Diese schwarzhumorige Sicht auf die eigenen Unzulänglichkeiten nimmt ein. Man nimmt Kohler ab, einige S-Bahn-Stationen wieder nach Hause gefahren zu sein, weil er sich niemals sicher war, ob er den Herd tatsächlich ausgestellt hatte. Keinerlei Visualisierungstechniken halfen. Und dann kam noch die Ohnmacht während einer Vorstellung im Deutschen Theater hinzu. Was hier autobiografisch ist, was autofiktional, ist vom Zuschauersitz aus schwer zu entscheiden. Aber Kohler nimmt alle mit bei seinen introspektiven Achterbahnfahrten.
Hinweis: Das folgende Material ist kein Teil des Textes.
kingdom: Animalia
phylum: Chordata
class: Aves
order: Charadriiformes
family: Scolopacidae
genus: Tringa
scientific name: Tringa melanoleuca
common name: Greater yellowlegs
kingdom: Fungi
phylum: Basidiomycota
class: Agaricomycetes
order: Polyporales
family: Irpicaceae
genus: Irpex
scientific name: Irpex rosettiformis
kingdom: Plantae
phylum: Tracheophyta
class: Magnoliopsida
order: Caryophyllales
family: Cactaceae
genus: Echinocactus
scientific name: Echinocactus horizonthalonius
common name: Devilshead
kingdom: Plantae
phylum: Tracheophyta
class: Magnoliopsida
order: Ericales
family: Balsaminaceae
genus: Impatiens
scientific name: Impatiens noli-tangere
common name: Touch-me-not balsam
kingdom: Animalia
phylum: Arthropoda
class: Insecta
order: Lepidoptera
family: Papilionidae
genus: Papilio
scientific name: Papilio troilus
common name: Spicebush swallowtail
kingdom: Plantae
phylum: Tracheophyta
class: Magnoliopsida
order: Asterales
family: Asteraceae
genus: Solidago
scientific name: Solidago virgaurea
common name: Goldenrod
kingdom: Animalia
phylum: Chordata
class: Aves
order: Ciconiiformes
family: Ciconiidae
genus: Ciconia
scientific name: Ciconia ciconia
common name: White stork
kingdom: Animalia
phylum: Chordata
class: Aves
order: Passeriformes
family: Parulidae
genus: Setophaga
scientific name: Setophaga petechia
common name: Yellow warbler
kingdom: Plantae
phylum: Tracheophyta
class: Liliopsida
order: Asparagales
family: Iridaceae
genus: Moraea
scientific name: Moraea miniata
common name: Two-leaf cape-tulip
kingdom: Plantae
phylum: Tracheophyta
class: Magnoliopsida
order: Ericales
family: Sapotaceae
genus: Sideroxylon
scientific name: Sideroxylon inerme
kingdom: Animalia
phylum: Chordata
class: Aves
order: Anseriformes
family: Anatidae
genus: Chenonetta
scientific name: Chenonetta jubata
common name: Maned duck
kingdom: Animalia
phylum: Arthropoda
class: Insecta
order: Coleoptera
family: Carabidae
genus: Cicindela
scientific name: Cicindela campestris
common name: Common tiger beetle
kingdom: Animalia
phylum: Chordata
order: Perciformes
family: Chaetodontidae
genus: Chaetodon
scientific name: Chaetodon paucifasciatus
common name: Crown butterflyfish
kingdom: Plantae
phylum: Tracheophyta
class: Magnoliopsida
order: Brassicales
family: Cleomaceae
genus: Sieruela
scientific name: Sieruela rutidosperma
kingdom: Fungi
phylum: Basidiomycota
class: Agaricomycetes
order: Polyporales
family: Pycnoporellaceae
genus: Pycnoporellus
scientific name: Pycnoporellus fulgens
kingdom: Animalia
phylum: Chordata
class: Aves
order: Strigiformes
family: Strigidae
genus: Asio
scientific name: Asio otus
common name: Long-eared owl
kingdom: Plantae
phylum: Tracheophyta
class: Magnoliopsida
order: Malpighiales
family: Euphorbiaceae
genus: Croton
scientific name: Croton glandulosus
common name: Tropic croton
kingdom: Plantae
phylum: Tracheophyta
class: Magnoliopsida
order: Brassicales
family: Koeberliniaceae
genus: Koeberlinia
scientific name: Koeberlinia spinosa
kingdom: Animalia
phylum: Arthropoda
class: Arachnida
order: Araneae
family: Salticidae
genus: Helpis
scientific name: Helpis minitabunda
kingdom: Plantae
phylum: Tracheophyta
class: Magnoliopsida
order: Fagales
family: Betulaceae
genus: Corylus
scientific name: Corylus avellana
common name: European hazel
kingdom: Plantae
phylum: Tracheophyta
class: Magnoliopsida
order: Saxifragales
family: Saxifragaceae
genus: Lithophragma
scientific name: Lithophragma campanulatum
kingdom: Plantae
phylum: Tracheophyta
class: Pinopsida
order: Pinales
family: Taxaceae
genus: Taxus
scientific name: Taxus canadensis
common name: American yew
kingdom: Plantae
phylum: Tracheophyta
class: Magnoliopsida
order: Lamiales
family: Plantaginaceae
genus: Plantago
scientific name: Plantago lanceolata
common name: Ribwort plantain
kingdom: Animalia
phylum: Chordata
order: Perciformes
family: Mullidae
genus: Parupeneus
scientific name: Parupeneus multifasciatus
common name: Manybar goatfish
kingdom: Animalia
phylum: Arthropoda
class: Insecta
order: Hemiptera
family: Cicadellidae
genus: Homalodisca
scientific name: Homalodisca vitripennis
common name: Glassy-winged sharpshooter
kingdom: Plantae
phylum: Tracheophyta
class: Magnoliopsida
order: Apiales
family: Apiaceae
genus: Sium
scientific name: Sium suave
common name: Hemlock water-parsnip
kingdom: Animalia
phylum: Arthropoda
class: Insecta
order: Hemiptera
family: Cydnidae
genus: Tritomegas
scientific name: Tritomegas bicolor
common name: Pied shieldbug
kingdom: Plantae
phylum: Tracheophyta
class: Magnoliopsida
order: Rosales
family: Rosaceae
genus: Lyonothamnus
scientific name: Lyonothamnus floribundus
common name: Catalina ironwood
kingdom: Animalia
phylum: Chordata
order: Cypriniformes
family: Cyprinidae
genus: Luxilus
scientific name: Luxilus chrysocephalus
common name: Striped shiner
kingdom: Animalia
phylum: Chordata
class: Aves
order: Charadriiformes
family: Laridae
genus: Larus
Und er nimmt auch mit beim Aufrichten mit Dirk, diesem so erfolgreichen Ballriesen aus Würzburg. Basketball-Nerds müssen allerdings ein paar Ernüchterungen verdauen. Gern hätte man ein paar mehr historische Spielszenen gesehen. Das Geräusch eines Balls, der durch die Reuse geht, ist wahrlich um Dimensionen anders als das, welches das vom Brett abprallende und ohne Netzkontakt aufditschende Spielgerät macht, oder gar jenes, das durch einen Fehlwurf erzeugt wird, bei dem weder Netz noch Brett getroffen werden. Kohler verhaut hier dramatisch einen Dunking im Erzählen darüber, wie nah spektakulärer Erfolg und komplettes Fiasko sein können. Dunking ist mit einer 100-prozentigen Torchance im Fußball zu vergleichen; es handelt sich um ein Stopfen des Balls von oben in den 3,05 Meter hoch gelegenen Korb; dazu ist enorme Sprungkraft vonnöten. Und warum Kohler nur dämliche Werbefilmchen seines Idols einblenden lässt, die schrille Liebesaffäre mit der Betrügerin Crystal Taylor, die Nowitzki sogar eine Schwangerschaft vorschwindelte, aber ausklammert, ist komplett unerklärlich. Denn hier werden Schwächemomente auch von Giganten geradezu exemplarisch sichtbar.

Auch dramaturgisch wirkt manches unausgewogen. Yoga-Übungen und Motivierungsgerede von Men­tal­trai­ne­r*in­nen werden vor allem der Lächerlichkeit preisgegeben. Erst als Kohler beginnt, sein Leben neu im Futur II zu erzählen, diesem „Ich werde gewesen sein“, und Nowitzki nachträglich in seine Kindheit einbaut, inklusive Familienfotos mit Dirk, bekommt der Abend wieder eine neue und interessante Farbe.

In diesen größeren Momenten macht „Dirk und ich“ genau das, was gutes Theater ausmacht: Fragen stellen, auch ans eigene Leben – und empathische Verbindungen aufbauen; zu diesem Bühnen-Ich vielleicht, zu der Person, die sich da entblößte, vielleicht auch zu sich selbst, weil sich das eigene Ich so wunderbar darin spiegeln lässt oder zu anderen realen Menschen im Lebensumfeld.

Deutsches Theater, wieder am 30. 3. und 8. 4.